* _What needs to be done_: Please restate the entire listing verbatim.

━━━━━ Listed records

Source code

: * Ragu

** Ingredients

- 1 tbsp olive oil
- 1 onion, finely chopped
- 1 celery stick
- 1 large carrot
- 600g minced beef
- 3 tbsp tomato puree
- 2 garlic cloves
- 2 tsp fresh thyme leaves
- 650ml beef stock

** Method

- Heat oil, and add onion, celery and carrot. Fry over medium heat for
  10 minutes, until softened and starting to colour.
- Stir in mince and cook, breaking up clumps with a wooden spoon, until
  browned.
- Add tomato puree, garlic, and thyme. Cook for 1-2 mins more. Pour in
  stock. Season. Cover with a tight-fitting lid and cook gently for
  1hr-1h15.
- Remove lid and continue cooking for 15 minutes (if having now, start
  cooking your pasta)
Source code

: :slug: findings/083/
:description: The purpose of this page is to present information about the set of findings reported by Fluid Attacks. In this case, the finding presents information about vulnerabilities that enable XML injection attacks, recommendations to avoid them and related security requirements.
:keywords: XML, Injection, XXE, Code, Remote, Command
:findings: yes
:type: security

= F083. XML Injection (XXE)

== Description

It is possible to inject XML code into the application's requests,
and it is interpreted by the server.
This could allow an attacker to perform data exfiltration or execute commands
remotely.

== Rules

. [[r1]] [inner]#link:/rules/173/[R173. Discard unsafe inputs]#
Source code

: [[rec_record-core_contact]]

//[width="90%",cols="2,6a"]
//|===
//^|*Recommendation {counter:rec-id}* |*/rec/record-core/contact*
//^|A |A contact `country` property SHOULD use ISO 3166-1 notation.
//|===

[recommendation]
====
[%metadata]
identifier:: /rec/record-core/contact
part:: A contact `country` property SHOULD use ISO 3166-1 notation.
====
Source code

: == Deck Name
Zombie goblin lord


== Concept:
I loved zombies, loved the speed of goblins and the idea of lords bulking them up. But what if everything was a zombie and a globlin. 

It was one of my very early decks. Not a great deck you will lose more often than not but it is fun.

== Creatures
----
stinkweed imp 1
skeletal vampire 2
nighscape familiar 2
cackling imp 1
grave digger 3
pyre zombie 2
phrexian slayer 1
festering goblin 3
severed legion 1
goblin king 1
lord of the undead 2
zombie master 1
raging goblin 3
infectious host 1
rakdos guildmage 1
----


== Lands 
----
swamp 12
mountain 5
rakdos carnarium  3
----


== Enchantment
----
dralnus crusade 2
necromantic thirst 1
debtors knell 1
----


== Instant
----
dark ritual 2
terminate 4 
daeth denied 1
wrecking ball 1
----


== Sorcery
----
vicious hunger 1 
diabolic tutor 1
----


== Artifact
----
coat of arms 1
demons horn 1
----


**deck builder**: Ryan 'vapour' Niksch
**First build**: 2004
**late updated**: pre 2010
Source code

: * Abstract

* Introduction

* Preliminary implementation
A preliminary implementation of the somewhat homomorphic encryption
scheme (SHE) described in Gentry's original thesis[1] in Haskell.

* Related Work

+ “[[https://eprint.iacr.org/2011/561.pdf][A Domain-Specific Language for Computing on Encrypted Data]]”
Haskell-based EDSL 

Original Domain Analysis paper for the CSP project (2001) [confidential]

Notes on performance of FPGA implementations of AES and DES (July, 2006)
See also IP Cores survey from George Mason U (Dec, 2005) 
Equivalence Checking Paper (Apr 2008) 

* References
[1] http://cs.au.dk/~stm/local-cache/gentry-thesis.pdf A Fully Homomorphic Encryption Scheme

━━━━━━━━━━

* _Result_:
Source code

: * Ragu

** Ingredients

- 1 tbsp olive oil
- 1 onion, finely chopped
- 1 celery stick
- 1 large carrot
- 600g minced beef
- 3 tbsp tomato puree
- 2 garlic cloves
- 2 tsp fresh thyme leaves
- 650ml beef stock

** Method

- Heat oil, and add onion, celery and carrot. Fry over medium heat for
  10 minutes, until softened and starting to colour.
- Stir in mince and cook, breaking up clumps with a wooden spoon, until
  browned.
- Add tomato puree, garlic, and thyme. Cook for 1-2 mins more. Pour in
  stock. Season. Cover with a tight-fitting lid and cook gently for
  1hr-1h15.
- Remove lid and continue cooking for 15 minutes (if having now, start
  cooking your pasta)
Source code

: :slug: findings/083/
:description: The purpose of this page is to present information about the set of findings reported by Fluid Attacks. In this case, the finding presents information about vulnerabilities that enable XML injection attacks, recommendations to avoid them and related security requirements.
:keywords: XML, Injection, XXE, Code, Remote, Command
:findings: yes
:type: security

= F083. XML Injection (XXE)

== Description

It is possible to inject XML code into the application's requests,
and it is interpreted by the server.
This could allow an attacker to perform data exfiltration or execute commands
remotely.

== Rules

. [[r1]] [inner]#link:/rules/173/[R173. Discard unsafe inputs]#
Source code

: [[rec_record-core_contact]]

//[width="90%",cols="2,6a"]
//|===
//^|*Recommendation {counter:rec-id}* |*/rec/record-core/contact*
//^|A |A contact `country` property SHOULD use ISO 3166-1 notation.
//|===

[recommendation]
====
[%metadata]
identifier:: /rec/record-core/contact
part:: A contact `country` property SHOULD use ISO 3166-1 notation.
====
Source code

: == Deck Name
Zombie goblin lord


== Concept:
I loved zombies, loved the speed of goblins and the idea of lords bulking them up. But what if everything was a zombie and a globlin. 

It was one of my very early decks. Not a great deck you will lose more often than not but it is fun.

== Creatures
----
stinkweed imp 1
skeletal vampire 2
nighscape familiar 2
cackling imp 1
grave digger 3
pyre zombie 2
phrexian slayer 1
festering goblin 3
severed legion 1
goblin king 1
lord of the undead 2
zombie master 1
raging goblin 3
infectious host 1
rakdos guildmage 1
----


== Lands 
----
swamp 12
mountain 5
rakdos carnarium  3
----


== Enchantment
----
dralnus crusade 2
necromantic thirst 1
debtors knell 1
----


== Instant
----
dark ritual 2
terminate 4 
daeth denied 1
wrecking ball 1
----


== Sorcery
----
vicious hunger 1 
diabolic tutor 1
----


== Artifact
----
coat of arms 1
demons horn 1
----


**deck builder**: Ryan 'vapour' Niksch
**First build**: 2004
**late updated**: pre 2010
Source code

: * Abstract

* Introduction

* Preliminary implementation
A preliminary implementation of the somewhat homomorphic encryption
scheme (SHE) described in Gentry's original thesis[1] in Haskell.

* Related Work

+ “[[https://eprint.iacr.org/2011/561.pdf][A Domain-Specific Language for Computing on Encrypted Data]]”
Haskell-based EDSL 

Original Domain Analysis paper for the CSP project (2001) [confidential]

Notes on performance of FPGA implementations of AES and DES (July, 2006)
See also IP Cores survey from George Mason U (Dec, 2005) 
Equivalence Checking Paper (Apr 2008) 

* References
[1] http://cs.au.dk/~stm/local-cache/gentry-thesis.pdf A Fully Homomorphic Encryption Scheme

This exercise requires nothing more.